____ Record excerpts

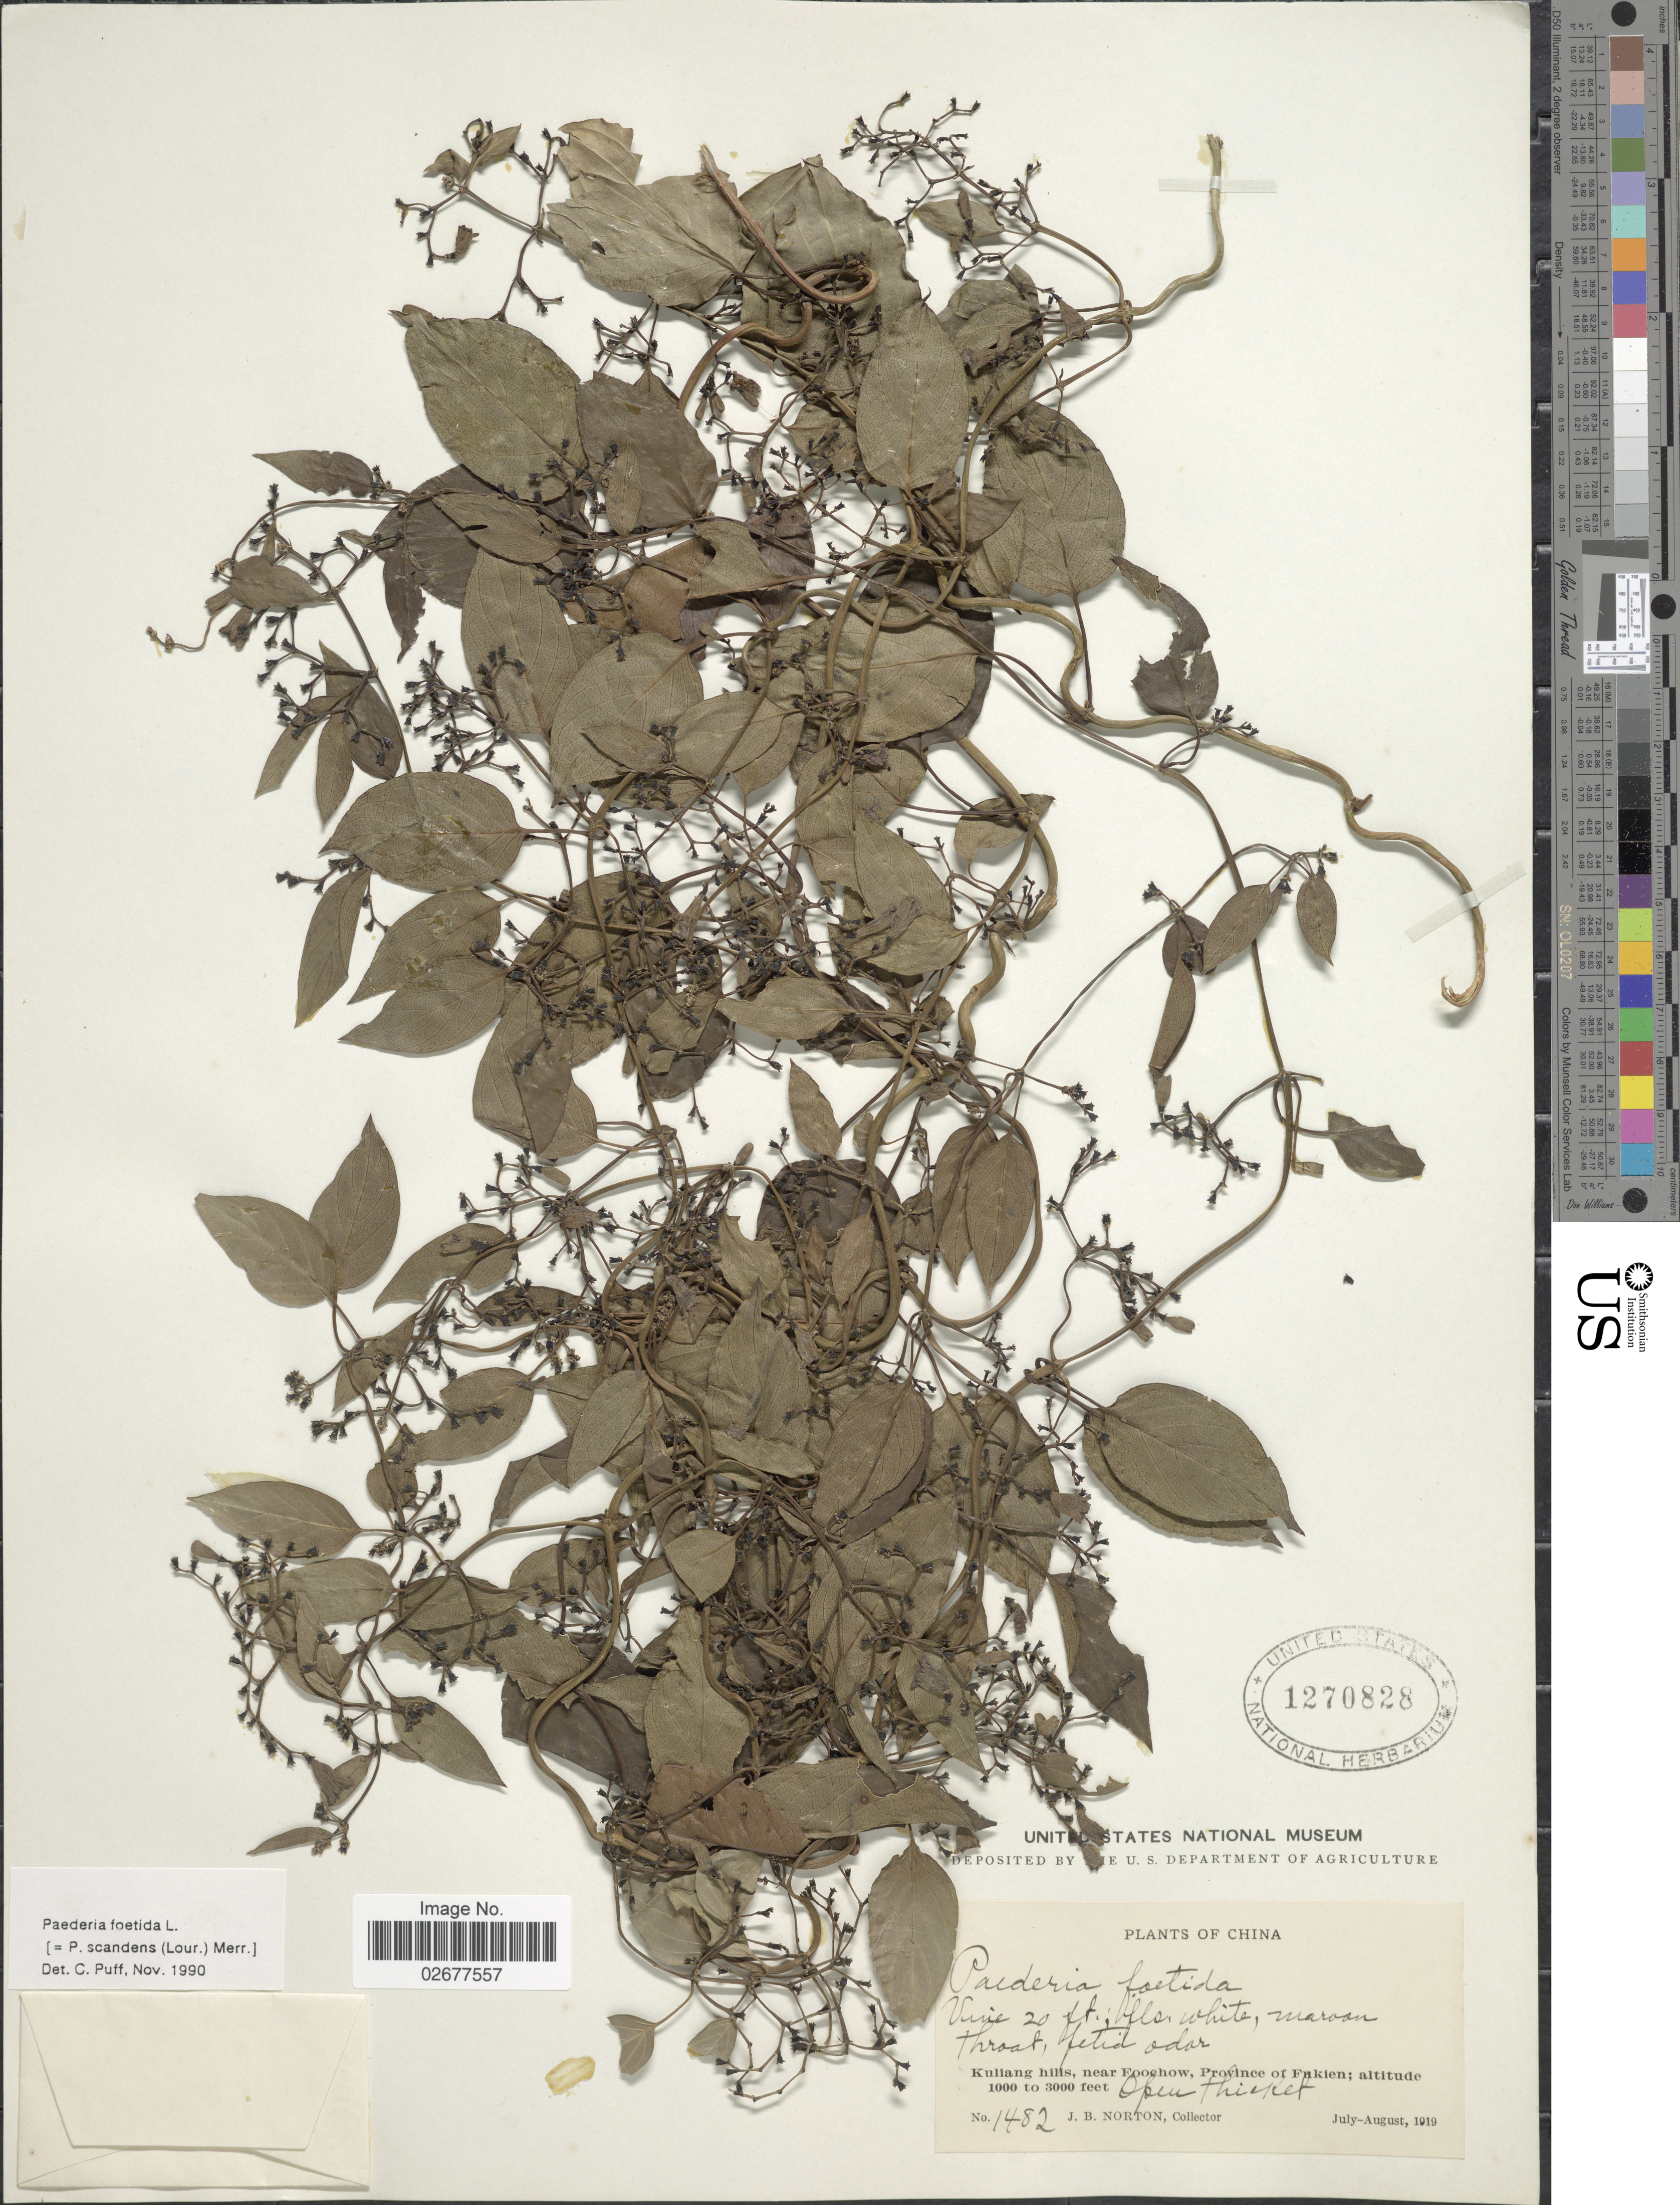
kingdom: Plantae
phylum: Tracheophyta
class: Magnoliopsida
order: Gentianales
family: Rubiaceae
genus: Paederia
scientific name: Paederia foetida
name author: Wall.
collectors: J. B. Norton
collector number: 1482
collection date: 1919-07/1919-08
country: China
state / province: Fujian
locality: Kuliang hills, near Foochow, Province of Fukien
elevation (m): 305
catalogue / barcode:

________

Direction:
Rewrite the lines of the records above as a Markdown table with the columns "Row" and "Line," numbering each row. Skip blank lines and leave the pictures out of the answer.

Answer to the problem:
| Row | Line |
|---|---|
| 1 | kingdom: Plantae |
| 2 | phylum: Tracheophyta |
| 3 | class: Magnoliopsida |
| 4 | order: Gentianales |
| 5 | family: Rubiaceae |
| 6 | genus: Paederia |
| 7 | scientific name: Paederia foetida |
| 8 | name author: Wall. |
| 9 | collectors: J. B. Norton |
| 10 | collector number: 1482 |
| 11 | collection date: 1919-07/1919-08 |
| 12 | country: China |
| 13 | state / province: Fujian |
| 14 | locality: Kuliang hills, near Foochow, Province of Fukien |
| 15 | elevation (m): 305 |
| 16 | catalogue / barcode: |